- Exercise objective
Could you copy, word for word, the passage of the article on the draft European Constitution starting with "The draft proposals" and going on through "over domestic law."?

- Text segment
* * * * * * * * *
THE dreaded f-word may have been taken out, but the 148-page document has not lost its capacity to offend. Replacing 'federal' with 'community' may have been designed to make the new European Constitution more palatable, but it has not diminished its power to cause controversy.

The draft proposals have been drawn up over 15 months by the 105 members of the European Convention, drawn from all 15 EU members. While the driving force may have been the desire to streamline decision making in advance of the admission of ten new countries to the EU next year, it has opened up debate over what the EU is for - and, just as importantly, where it is going.

Key proposals in the constitution include the creation of the posts of an elected EU president and foreign minister, backing for a common European foreign policy, ditching the veto in favour of majority voting on a range of issues including immigration and criminal justice, and giving EU law precedence over domestic law.

For the Government, these proposals are simply good housekeeping, a way of simplifying the way the EU is run to make it more efficient. To opponents, they are a major step towards the subjugation of Britain's interests to the wider European cause, and a further step on the road to the creation of a federal Europe, by stealth if need be.

But while some of the proposals are significant, there is every prospect that not all will make it into the final treaty, according to Dr Anthony Zito, lecturer in European politics at Newcastle University.

"At the moment, nothing has been decided. The potential could be very significant, but if there is enough opposition they might not happen. If you look at the Nice and Amsterdam treaties, where they had a similar remit, the actual outcome was a couple of bumps along the way, rather than a significant reform," he says.

"It is easy to downplay it, but then some of these changes, just in terms of pinning down what the rights of citizens are, could have implications for a country like the UK, where a lot of the law is based on historical decisions. Even if it is symbolic, it has the potential to be very meaningful."

The arguments have crystallised into a debate on whether the changes are profound enough to be put to a referendum, and Martin Callanan, North-East Tory MEP, is in no doubt that they are.
* * * * * * * * *
- Recorded data

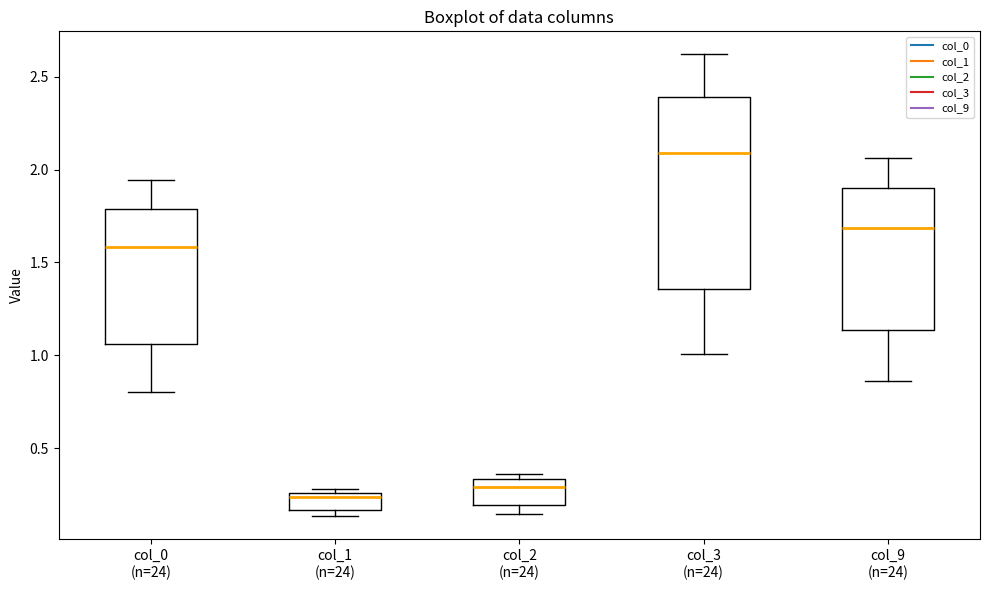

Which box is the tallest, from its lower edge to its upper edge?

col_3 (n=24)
* * * * * * * * *
- Response for this exercise
The draft proposals have been drawn up over 15 months by the 105 members of the European Convention, drawn from all 15 EU members. While the driving force may have been the desire to streamline decision making in advance of the admission of ten new countries to the EU next year, it has opened up debate over what the EU is for - and, just as importantly, where it is going.

Key proposals in the constitution include the creation of the posts of an elected EU president and foreign minister, backing for a common European foreign policy, ditching the veto in favour of majority voting on a range of issues including immigration and criminal justice, and giving EU law precedence over domestic law.